Or, a Young Lady's Illustrated Primer

[Amazon Link]
(paid link)

Amazon tells me I bought my copy on October 30, 2002, and my blog tells me that I initially read it sometime in 2003 (before the blog itself actually started). Getting around to re-reading.

A very meta comment: it strikes me that if I were a wannabe writer, reading this book would be utterly discouraging. With 99% probability, you look at this honestly and say: there's no way in hell I could ever be this good. Stephenson pins the needle on imagination and style.

Neal Stephenson's game here is to visit a near-future world where (a) nanotech, AI, and virtual reality have fulfilled all their promises (and threats); (b) as an unexpected result, a neo-Victorian resurgence, with a technology-driven aristocracy. (And the Queen is, guess what, Victoria II.)

There's also an underclass. Widespread nano-abundance means nobody's starving, but there's a lot of petty crime and familial abuse.

The plot driver: Hackworth, a genius nano-architect, has been commissioned to generate a "primer" for a daughter of the aristocracy. It is, literally, a complete teacher and companion to whatever young female initially opens it.

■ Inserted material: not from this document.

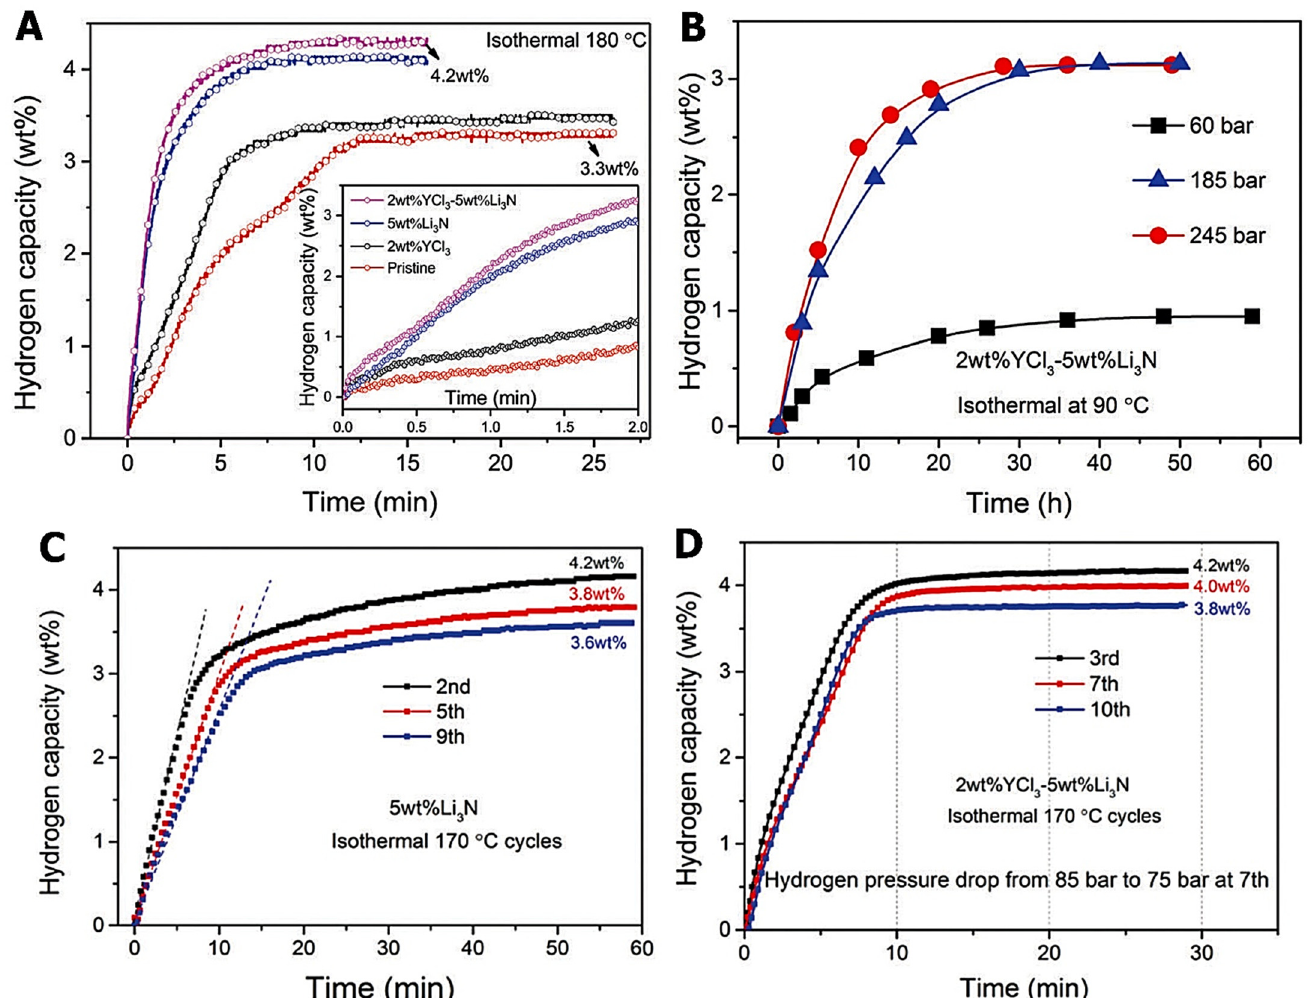
Figure 16. ( A ) Isothermal hydrogenation curves of the pristine system, and 2 wt% YCl 3 , 5 wt% Li 3 N and 2 wt% YCl 3 -5 wt% Li 3 N-co-added samples at 180 °C and 50 bar. Inset plot: isothermal hydrogenation curves of these samples during the first 2 min; ( B ) isothermal hydrogenation of the 2 wt% YCl 3 -5 wt% Li 3 N-co-added sample at 90 °C under 60, 185 and 245 bar of H 2 , respectively. (Before hydrogenation, all the samples were fully dehydrogenated under isothermal conditions at 180 °C). Isothermal hydrogenation curves of ( C ) the second, fifth and ninth cycle of the 5 wt% Li 3 N-added sample, and ( D ) the third, seventh and tenth cycle of the co-added sample, at 170 °C and under 85 bar of H 2 . The H 2 pressure during the absorption measurement decreased from 85 to 75 bar in the 7th cycle. This might be one of the reasons for the reduced reversible hydrogen capacity. This figure was reprinted with permission from ref. [177].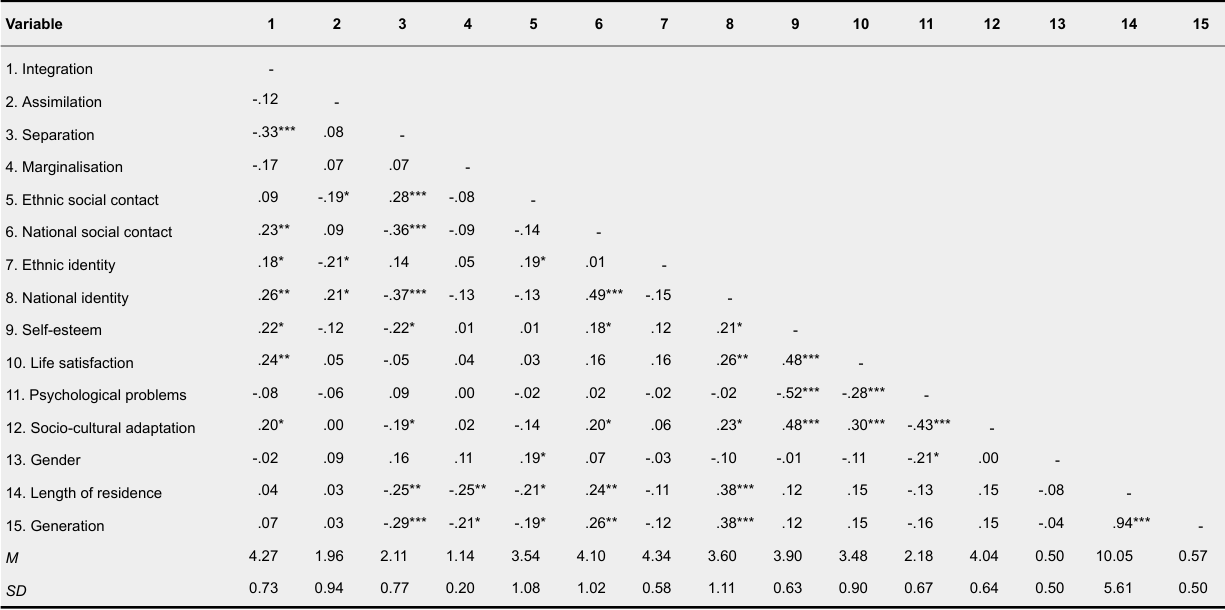
Means and Standard Deviations of, and Pearson Product-Moment Correlation Coefficients Between, Study Variables, for Tunisian Adolescents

It tells immersive princess stories while painlessly teaching the reader/pupil the three R's and much more. (Like, eventually, theoretical computer science.)

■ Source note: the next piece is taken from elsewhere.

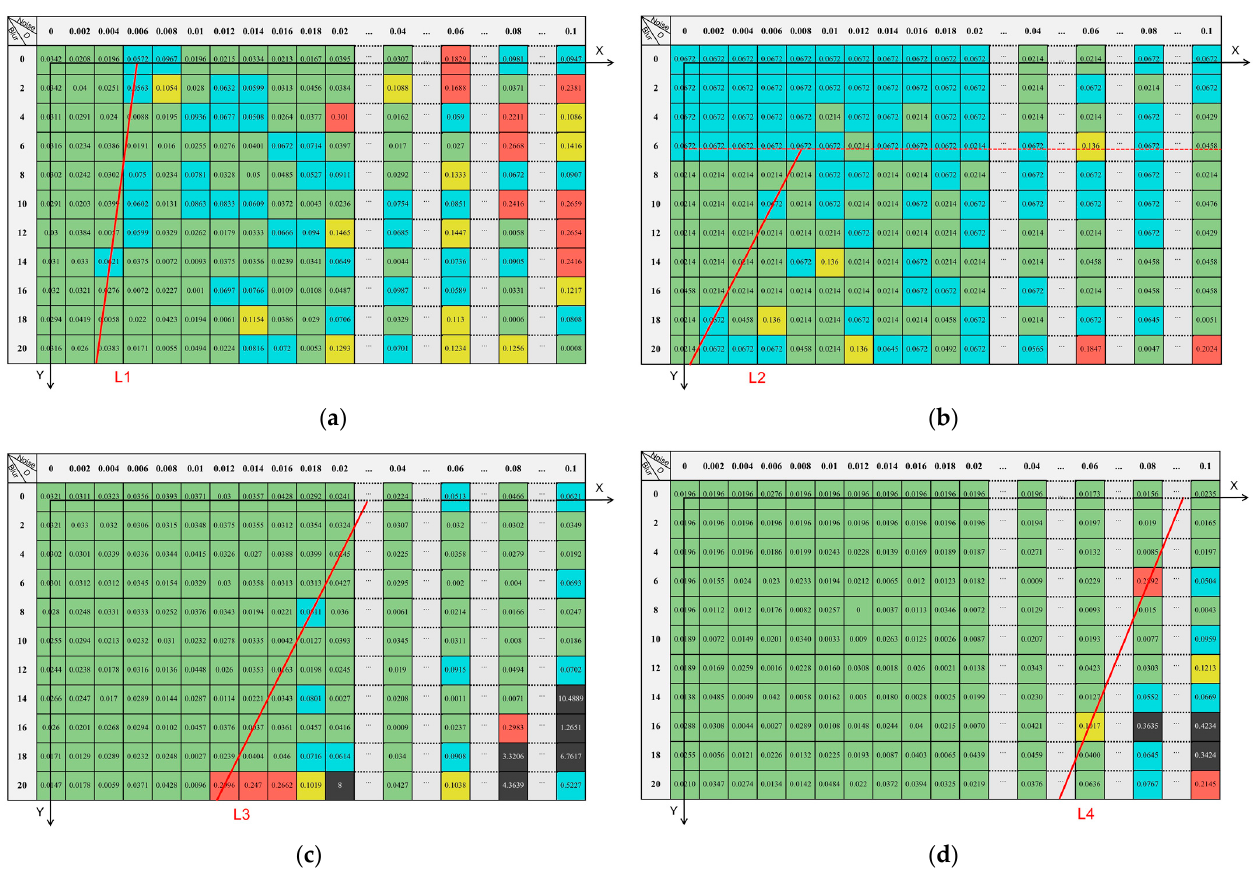
Figure 13. The results and demarcation line of each method: ( a ) detection results and demarcation line L1 of ISO 12233; ( b ) detection results and demarcation line L2 of Hough transform(The red dotted line is the value range of the demarcation line); ( c ) detection results and demarcation line L3 of LSD; ( d ) detection results and demarcation line L4 of this algorithm.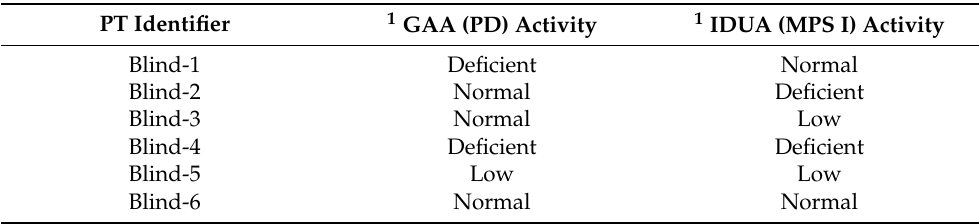
Table 1. Expected enzyme activities for PT specimens for GAA and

Illegally, Hackworth conspires to generate a second copy for his own less fortunate daughter. But fate intervenes when a roving band of youths mug him, liberating his pirated copy. Which falls into the hands of the main protagonist, urchin Nell. Her subsequent adventures are thrilling, and occasionally poignant. (And sometimes hilarious. Page 175 of my copy describes the ingredient list for the condiment Hackworth glops onto his steak sandwich:

Hackworth took a bite of his sandwich, correctly anticipating that the meat would be gristly and that he would have plenty of time to think about his situation while his molars subdued it. He did have plenty of time, as it turned out; but as frequently happened to him in these situations, he could not bring his mind to bear on the subject at hand. All he could think about was the taste of the sauce. If the manifest of ingredients on the bottle had been legible, it would have read something like this: Water, blackstrap molasses, imported habanero peppers, salt, garlic, ginger, tomato puree, axle grease, real hickory smoke, snuff, butts of clove cigarettes, Guinness Stout fermentation dregs, uranium mill tailings, muffler cores, monosodium glutamate, nitrates, nitrites, nitrotes and nitrutes, nutrites, natrotes, powdered pork nose hairs, dynamite, activated charcoal, match-heads, used pipe cleaners, tar, nicotine, singlemalt whiskey, smoked beef lymph nodes, autumn leaves, red fuming nitric acid, bituminous coal, fallout, printer's ink, laundry starch, drain deaner, blue chrysotile asbestos, carrageenan, BHA, BHT, and natural flavorings.